Alrighty then. Sounded interesting, but I was skeptical. Good report WJAR.
After hearing about Oscar, I didn’t have much reason to keep him in mind. I had moved out of state, didn’t have any relatives in a nursing home at the time, and honestly never considered the fact that our paths would actually cross.
I was chatting with my father one day when my grandmother came up in conversation; she is now 93 and suffers from dementia. Years had passed since I last saw her but I decided to tag along with my father for a visit. So off we went to Providence and arrived at Steere House.
We found her in the dining room after walking around the halls for a bit; I would have never recognized her. The woman I remembered who always had her red hair coiffed, nails done and full face of makeup was no more. The nails were still done and she still dressed well, but her mind was that of a child now - a child wondering when she would finally get to go home. It was a heartbreaking visit.
While sitting in the dining room together, a cat wandered through and found her way to my feet. She was a friendly little thing, and found a comfy place for a snooze inside my huge handbag I brought with me. I started putting two and two together.
“Dad, is this the cat that the news station did a report on awhile back? The one that detects death?”
“No, that’s Oscar. He’s around here somewhere but he’s not the friendliest cat. This one here is Maya.”
I remembered now. Oscar. At Steere House. With my grandmother.
When it was time to leave, we exited the lunchroom and I noticed a picture of Oscar on the wall, MAKING ROUNDS WITH OSCAR. Dr.

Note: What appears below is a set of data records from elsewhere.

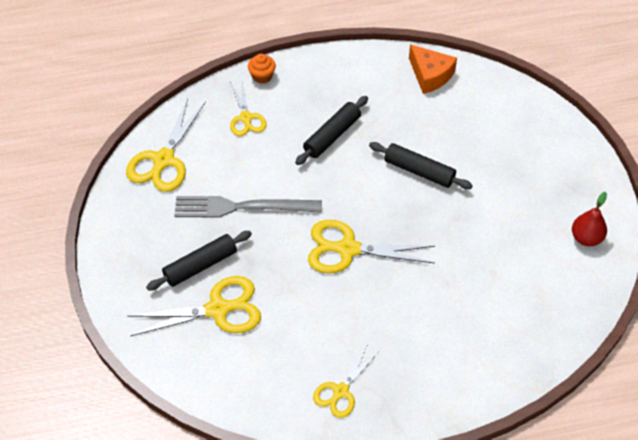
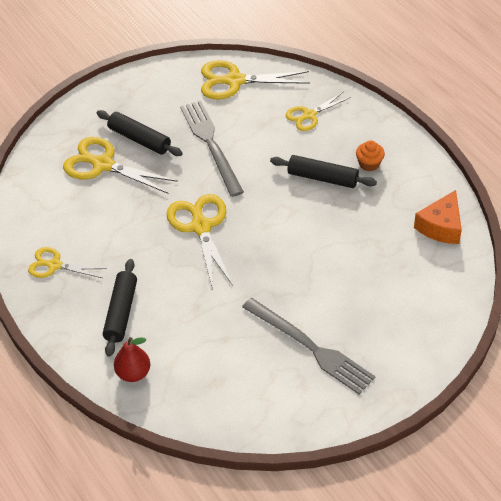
camera: 70 degrees right, 5 degrees down
(219, 309) = (102, 164): yellow scissors -> yellow scissors turned 150 degrees clockwise
(262, 76) = (364, 110): orange cupcake -> orange cupcake (369, 164)
(419, 171) = (315, 251): black rolling pin -> black rolling pin (121, 312)
(527, 212) = (310, 347): none -> grey fork
(586, 238) = (302, 404): red pear -> red pear (133, 373)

Dosa had written it, another former skeptic who works at Steere House. I found myself looking into rooms on the way down the hall to see if I could catch a glimpse of the furry guy. No such luck, I guess it was no one’s time that day.
Then we turned into the lobby. My father spotted him lying next to the baseboards on the floor.
I looked down and Oscar looked up. He is a fluffy white and brown tabby – a pretty big guy. I figured he would bolt away but he got up and walked over to me when I bent down. I extended my hand, and after a cautious inspection with some sniffs he let me pet him for a few seconds and scratch his chin. So much for ornery, but he got his fill pretty quickly and did let me take a few pictures of his handsome mug before continuing on his way. Last count of cases predicted by Oscar I was aware of was in the 60s, and I am sure the numbers are higher now. Oscar seems to provide a sense of comfort to families when they cannot be with their loved ones in their final moments… he has even received his own plaque hanging in the halls for “Compassionate Hospice Care”. Pretty impressive for a kitty.
I have no idea how long my grandmother will be with us. Her physical health is stable despite the fact her mind is going, but I have seen the sad reality of Alzheimer’s and Dementia in my family before. It is not pretty. When it is her time, I wonder if Oscar will “make his rounds” and accompany her in her final moments.